New Business - Questions about transporting food from grocery store

Context: My partner and I are starting up a social club that serves food as part of it's services. We only operate 1 day per week at smaller volumes, so we may be getting groceries from a store, rather than delivery. This brings up issues about temperature control for cold TCS foods. (Also, we're all vegetarian, in case that helps)

Problem: If we buy say yogurt, cheese or tofu, it would need to be transported cold. But if we buy it at a grocery store, it would inevitably warm up during shopping and transport. How do caterers or restaurants that need to shop at grocery stores (for odds and ends) typically address this?
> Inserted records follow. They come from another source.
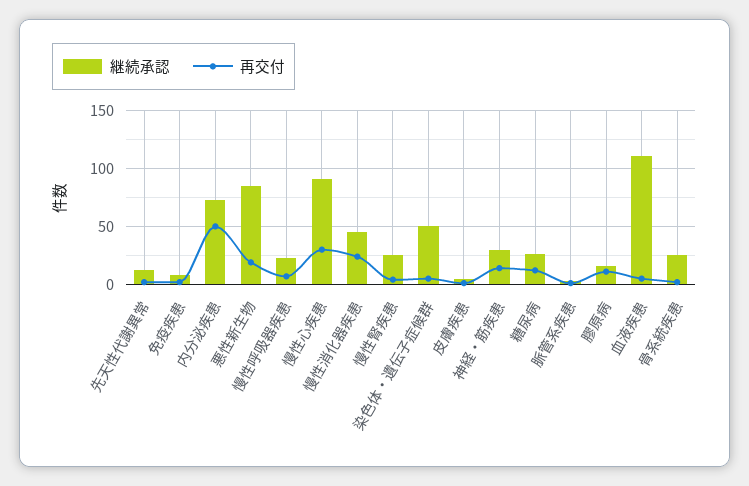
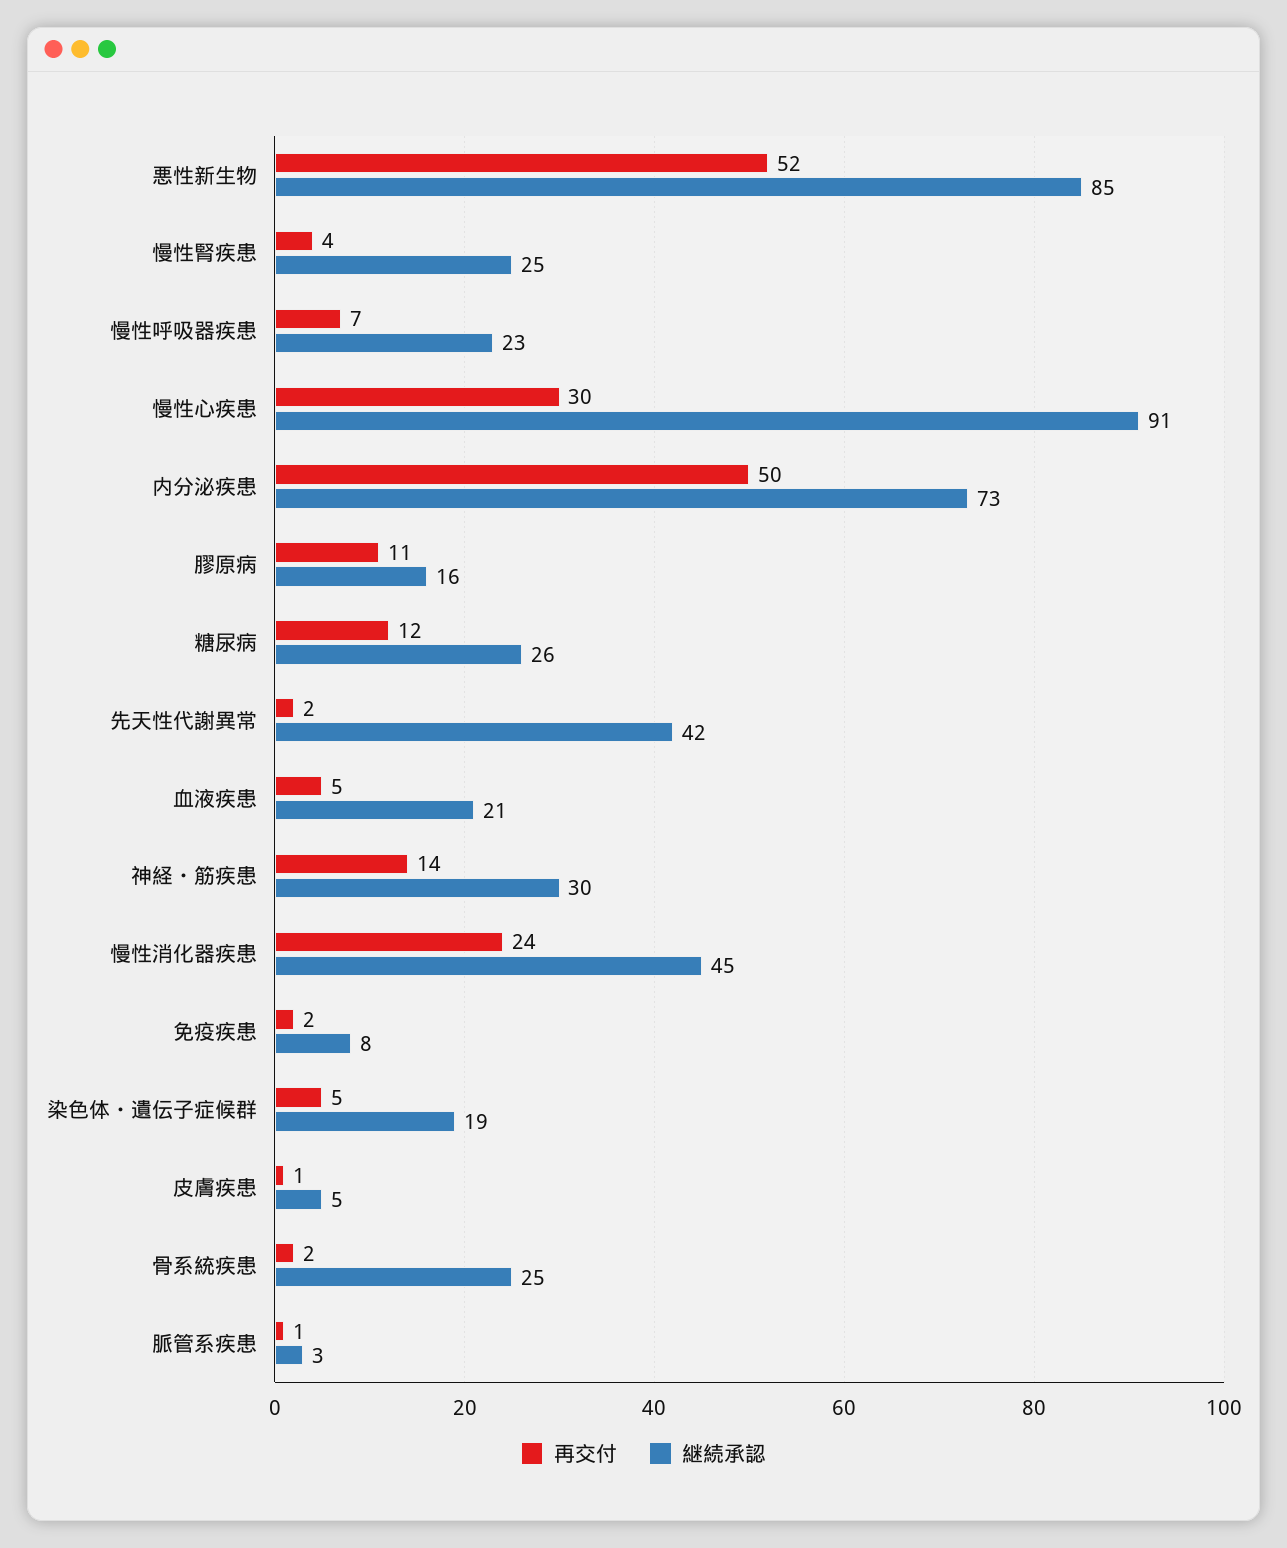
  {
    "継続承認": {
-     "先天性代謝異常": 10,
+     "先天性代謝異常": 42,
      "免疫疾患": 8,
      "内分泌疾患": 73,
      "悪性新生物": 85,
      "慢性呼吸器疾患": 23,
      "慢性心疾患": 91,
      "慢性消化器疾患": 45,
      "慢性腎疾患": 25,
-     "染色体・遺伝子症候群": 50,
+     "染色体・遺伝子症候群": 19,
      "皮膚疾患": 5,
      "神経・筋疾患": 30,
      "糖尿病": 26,
      "脈管系疾患": 3,
      "膠原病": 16,
-     "血液疾患": 110,
+     "血液疾患": 21,
      "骨系統疾患": 25
    },
    "再交付": {
      "先天性代謝異常": 2,
      "免疫疾患": 2,
      "内分泌疾患": 50,
-     "悪性新生物": 20,
+     "悪性新生物": 52,
      "慢性呼吸器疾患": 7,
      "慢性心疾患": 30,
      "慢性消化器疾患": 24,
      "慢性腎疾患": 4,
      "染色体・遺伝子症候群": 5,
      "皮膚疾患": 1,
      "神経・筋疾患": 14,
      "糖尿病": 12,
      "脈管系疾患": 1,
      "膠原病": 11,
      "血液疾患": 5,
      "骨系統疾患": 2
    }
  }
Do you put coolers in the car to transport stuff? But what about warming up during shopping?

I want to be safe, but it's unrealistic to think the food would never get warm during that process. My understanding from the food safety certification is that food cannot go above 41F at all. I'm having a very hard time finding resources that describe answers.

A related problem: it may be that I misunderstand health guidelines. I can't find good gov resources that explain what happens if food goes into the danger zone. Clearly, if it's below 4 hours you can cool it back down...but how many times can you do that before it becomes dangerous? We serve a buffet so I wouldn't want to have it in the danger zone 3 hours, then cool it back down, then serve it for 4 hours. But that seems to be what most of the guidance online suggests for me.

Any advice you can provide on food safety guidelines for cold food, and practically how to enact it would be greatly appreciated. Or even numbers I can call to get information. I feel really on my own here, but desperately want to make sure I'm doing the safest thing. for my business and my customers.